Power US sungguh luar biasa. Di kawasan Amerika Latin, ada sekutunya seperti Kuba dan sejumlah negara berfaham komunis di sekitarnya. Di Eropa, ada Polandia, Albania, Yugoslavia dan sejumlah negara federasinya. Di Asia, sangat luar biasa, ada RRC, Korea, Afghanistan, Vietnam, Kamboja dan sebagainya. Di Afrika pun juga ada sekutunya seperti Kongo, Angola dan sebagainya.Â
Gara-gara faham komunis ini, sejumlah negara terpecah belah. Jerman pernah menjadi dua, yakni Jerman Barat dan Jerman Timur. Lantas ada pula Yaman Utara dan Yaman Selatan, ada Vietnam Utara dan Vietnam Selatan, ada Korea Utara dan Korea Selatan, dan sebagainya. Sejarah panjang perang ideologi ini lumayan memakan energy yang tak sedikit, dan menjadikan peperangan yang tak henti-henti. Setidaknya untuk era tersebut.

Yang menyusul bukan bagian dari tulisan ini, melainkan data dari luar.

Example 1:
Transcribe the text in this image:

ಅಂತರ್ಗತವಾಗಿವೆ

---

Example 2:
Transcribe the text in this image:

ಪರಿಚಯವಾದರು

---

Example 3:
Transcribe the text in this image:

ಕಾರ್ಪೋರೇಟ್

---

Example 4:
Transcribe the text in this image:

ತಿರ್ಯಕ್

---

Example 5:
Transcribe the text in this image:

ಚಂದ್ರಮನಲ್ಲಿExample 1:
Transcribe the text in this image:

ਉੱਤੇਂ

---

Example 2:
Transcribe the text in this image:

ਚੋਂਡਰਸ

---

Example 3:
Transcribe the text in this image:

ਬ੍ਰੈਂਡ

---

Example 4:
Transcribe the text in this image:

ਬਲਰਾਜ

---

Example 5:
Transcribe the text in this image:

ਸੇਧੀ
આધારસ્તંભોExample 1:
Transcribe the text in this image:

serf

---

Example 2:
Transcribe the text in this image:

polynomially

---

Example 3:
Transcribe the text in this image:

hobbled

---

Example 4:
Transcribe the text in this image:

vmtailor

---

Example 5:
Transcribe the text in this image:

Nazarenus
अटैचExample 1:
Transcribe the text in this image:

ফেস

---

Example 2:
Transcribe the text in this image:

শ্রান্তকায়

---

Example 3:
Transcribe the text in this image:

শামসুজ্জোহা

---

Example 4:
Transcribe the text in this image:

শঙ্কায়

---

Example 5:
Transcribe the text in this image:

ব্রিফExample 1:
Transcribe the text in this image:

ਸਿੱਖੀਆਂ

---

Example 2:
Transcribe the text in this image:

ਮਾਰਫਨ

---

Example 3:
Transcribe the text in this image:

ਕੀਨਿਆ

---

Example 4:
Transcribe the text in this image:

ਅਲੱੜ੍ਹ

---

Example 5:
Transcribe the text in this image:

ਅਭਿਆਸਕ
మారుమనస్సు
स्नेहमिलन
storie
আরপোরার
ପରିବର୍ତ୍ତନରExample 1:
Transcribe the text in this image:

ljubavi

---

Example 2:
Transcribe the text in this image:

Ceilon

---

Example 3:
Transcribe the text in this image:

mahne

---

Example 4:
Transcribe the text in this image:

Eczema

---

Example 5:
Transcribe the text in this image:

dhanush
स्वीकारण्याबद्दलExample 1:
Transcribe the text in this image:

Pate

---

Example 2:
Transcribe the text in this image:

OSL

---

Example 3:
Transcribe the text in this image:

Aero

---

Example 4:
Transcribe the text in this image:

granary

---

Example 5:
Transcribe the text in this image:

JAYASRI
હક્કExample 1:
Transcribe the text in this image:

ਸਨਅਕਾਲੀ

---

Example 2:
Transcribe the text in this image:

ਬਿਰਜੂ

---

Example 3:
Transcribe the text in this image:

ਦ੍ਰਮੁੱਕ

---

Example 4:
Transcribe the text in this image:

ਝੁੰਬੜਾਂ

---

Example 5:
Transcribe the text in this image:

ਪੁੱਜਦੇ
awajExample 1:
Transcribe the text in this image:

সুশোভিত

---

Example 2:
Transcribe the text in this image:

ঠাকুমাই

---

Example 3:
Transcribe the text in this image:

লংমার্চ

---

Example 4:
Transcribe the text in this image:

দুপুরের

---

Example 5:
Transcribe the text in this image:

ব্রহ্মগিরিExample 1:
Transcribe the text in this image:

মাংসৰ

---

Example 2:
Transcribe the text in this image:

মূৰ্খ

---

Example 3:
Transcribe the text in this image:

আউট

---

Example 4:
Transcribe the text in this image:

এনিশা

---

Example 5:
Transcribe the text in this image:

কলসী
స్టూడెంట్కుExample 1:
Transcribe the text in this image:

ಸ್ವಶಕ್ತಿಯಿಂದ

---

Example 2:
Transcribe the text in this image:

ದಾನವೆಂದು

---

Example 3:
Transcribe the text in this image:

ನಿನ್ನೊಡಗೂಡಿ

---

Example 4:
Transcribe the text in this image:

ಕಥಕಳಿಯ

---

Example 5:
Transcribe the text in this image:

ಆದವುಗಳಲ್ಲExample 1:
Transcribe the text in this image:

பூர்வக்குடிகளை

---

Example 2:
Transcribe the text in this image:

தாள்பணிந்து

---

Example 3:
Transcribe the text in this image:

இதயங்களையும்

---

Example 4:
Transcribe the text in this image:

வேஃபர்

Runtuhnya tembok Berlin di penghujung tahun 1980-an dan ambruknya Uni Soviet di awal tahun 1990-an mengantarkan kehidupan dunia ke suasana baru. Perang Dingin pun sirna, meski konflik antar negara tak kunjung hilang. Persaingan, kompetensi, bahkan pertarungan demi pertarungan antar negara malah menguat. Ruang kompetensinya pun malah makin melebar. Setidaknya itulah yang nampak hari ini, AS misalnya, yang selalu merasa sebagai negara super power, terlebih kini setelah dipimpin politisi gaek Trump, mereka malah bisa berbuat semena-mena, membuat banyak negara lainnya mengurut dada. Hatta dari sejumlah negara sekutunya seperti Eropa.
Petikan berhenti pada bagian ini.